1
votes

I have a folder containing 630 excel files, all with similar file names. Each file represents climate data in specific geographic areas for a month of a specific year. My goal is to find a way to iterate my importing of these files and find the average of values for specific variables. All files are titled as such:

PRISM_ppt_stable_4kmM3_201201_bil

where "ppt" represents climate variable the data is about, "2012" represents the year 2012 and "01" represents the month of January. The next file in the folder is titled:

PRISM_ppt_stable_4kmM3_201202_bil

where "ppt" represents the same variable,"2012" again represents the year 2012 and "02" this time represents the month of February. These repeat for every month of every year and for 7 different variables. The variables are titled:

ppt, vpdmax, vpdmin, tmax, tmin, tdmean, tmean

Each excel file contains >1500 observations of 11 variables where I am interesting in finding the average MEAN variable among all matching tl_2016_us variables. Some quick sample data is shown below:

tl_2016_us MEAN
14136      135.808
14158      132.435
etc.       etc.

It gets tricky in that I only wish to find my averages over a designated winter season, in this case November through March. So all files with 201211, 201212, 201301, 201302 and 201303 in the file name should be matched by tl_2016_us and the corresponding MEAN variables averaged. Ideally, this process would repeat to the next year of 201311, 201312, 201401, 201402, 201403. To this point, I have used

list.files(path = "filepath", pattern ="*ppt*")

to create lists of my filenames for each of the 7 variables.

2

2 Answers

1
votes

I don't really get what the "tl_2016_us" variables are/mean.

However, you can easily get the list of only winter months using a bit of regular expressions like so:

library(tidyverse) 

# Assuming your files are already in your working directory
all_files <- list.files(full.names = TRUE, pattern = "*ppt*")
winter_mos <- str_subset(files, "[01, 02, 03, 11, 12]_\\w{3}$")

After that, you can iterate reading in all files into a data frame with map() from purrr:


library(readxl)

data <- map(winter_mos, ~ read_xlsx(.x)) %>% bind_rows(.id = "id")

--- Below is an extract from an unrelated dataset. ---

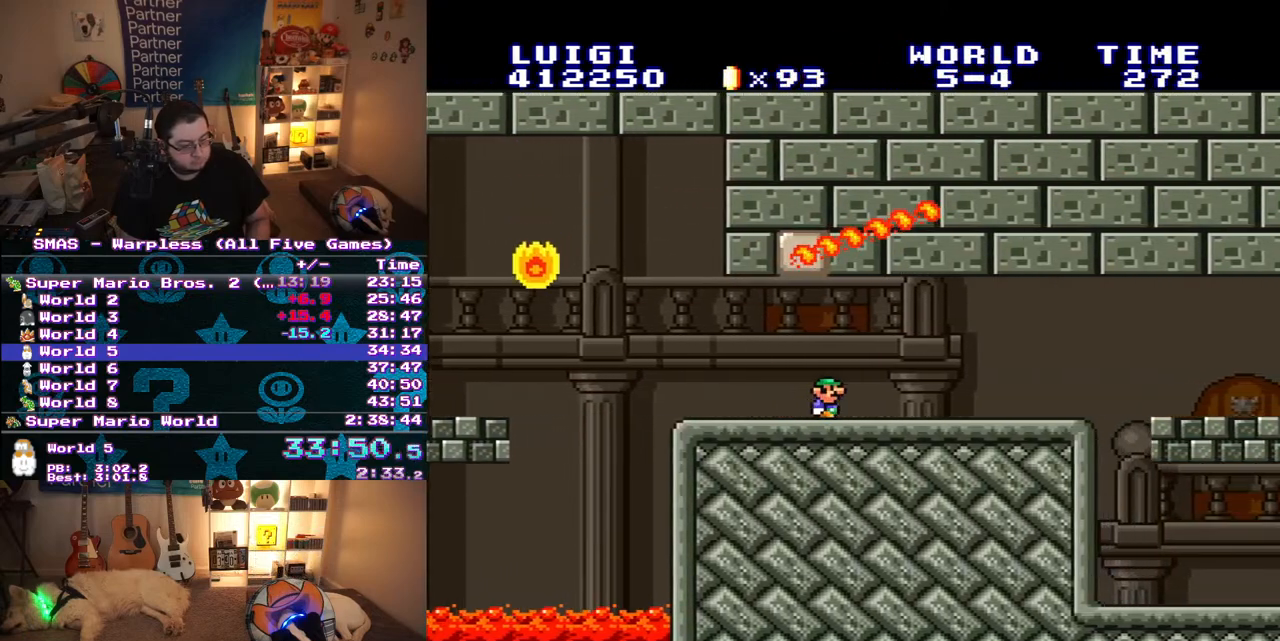
{"buttons": ["Y"], "events": [[17, "DPAD_RIGHT", "up"], [83, "DPAD_LEFT", "down"], [433, "DPAD_LEFT", "up"]]}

After that, you should be able to select the variables you want, use group_by() to group by id (i.e. id of each Excel file), and then summarize_all(mean)

0
votes

Maybe something like (not very elegant):

filetypes = c("ppt", "vpdmax", "vpdmin", "tmax", "tmin", "tdmean", "tmean")
data_years = c(2012,2013,2014)

df <- NULL

for (i in 1:length(data_years)) {
  yr <- data_years[i]
  datecodes <- c(paste(yr,"11",sep=""), 
                 paste(yr,"12",sep=""),                 
                 paste(yr+1,"01",sep=""),
                 paste(yr+1,"02",sep=""),
                 paste(yr+1,"03",sep=""))
  for (j in 1:length(filetypes)) {
     filetype <- filetypes[j]
     file_prefix <- paste("PRISM",filetype,"stable_4kmM3",sep="_")

     for (k in 1:length(datecodes)) {           
        datecode <- datecodes[k]
        filename <- paste(file_prefix,datecode,"bil",sep="_")
        dk <- read_excel(filename)
        M <- dim(dk)[1]
        dk$RefYr <- rep(yr,M)
        dk$DataType <- rep(filetype,M)
        if (is.null(df_new)) {
          df <- dk
        } else {
          df <- rbind(df,dk) 
        }
     }
  }
}

Once that has run, you will have a data frame containing all the data you need to compute your averages (I think).

You could then do something like:

df_new <- NULL

for (i in 1:length(data_years)) {
  yr <- data_years[i]
  di <- df[df$RefYr==yr,]
  for (j in 1:length(filetypes)) {
     filetype <- filetypes[j]
     dj <- di[di$DataType==filetype,]
     tls <- unique(dj$tl_2016_us)
     for (k in 1:length(tls)) {
       tl <- tls[k] 
       dk <- dj[dj$tl_2016_us==tl,]
       dijk <- data.frame(RefYr=yr,TL2016=tl,DataType=filetype,
                          SeasonAverage=mean(dk$MEAN))
       if (is.null(df)){
         df_new <- dijk
       } else {
         df_new <- rbind(df_new,dijk) 
       }
     }
  }
}

I'm sure there are more elegant ways to do it and that there are some bugs in the above since I couldn't really run the code, but I think you should be left with a data frame containing what you are looking for.